ASSIGNMENT:
The records below are to be restated word for word; their pictures are not.

Detected change data:
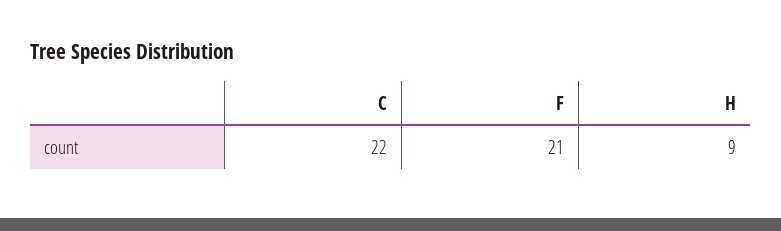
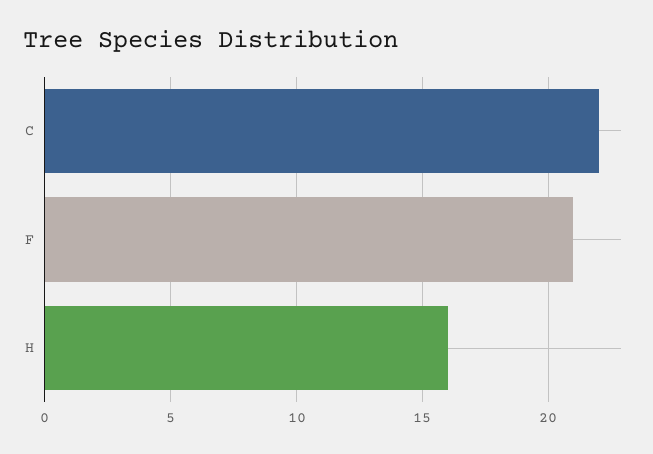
H: 9 -> 16

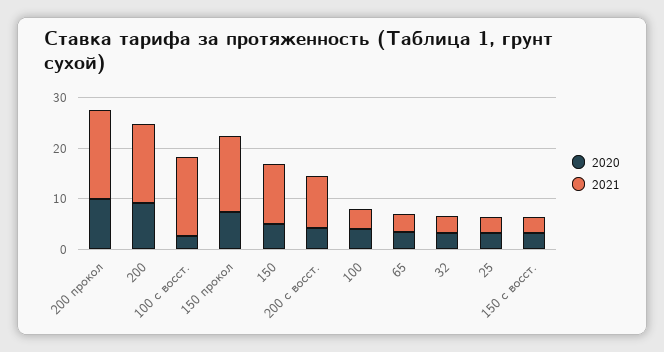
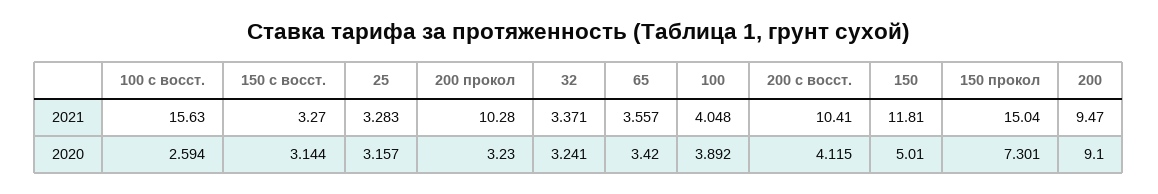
2020, 200 прокол: 10 -> 3.23
2021, 200 прокол: 18 -> 10.28
2021, 200: 16 -> 9.47

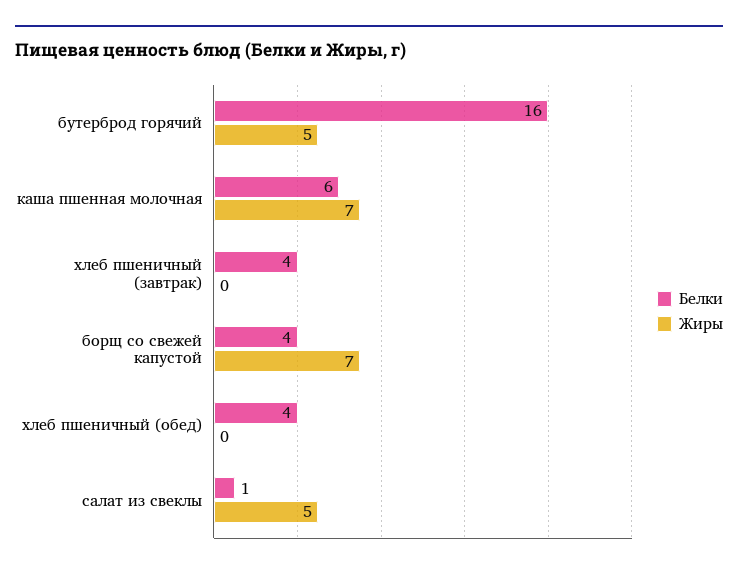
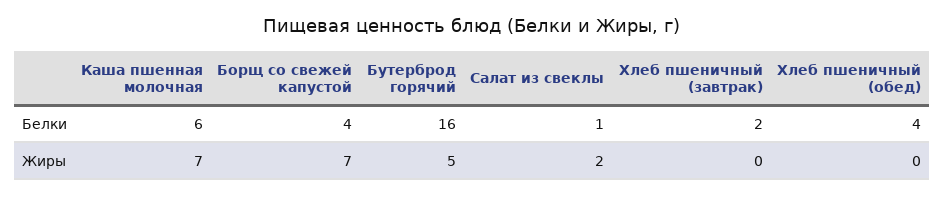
Белки, хлеб пшеничный (завтрак): 4 -> 2
Жиры, салат из свеклы: 5 -> 2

RESULT BELOW:
H: 9 -> 16

2020, 200 прокол: 10 -> 3.23
2021, 200 прокол: 18 -> 10.28
2021, 200: 16 -> 9.47

Белки, хлеб пшеничный (завтрак): 4 -> 2
Жиры, салат из свеклы: 5 -> 2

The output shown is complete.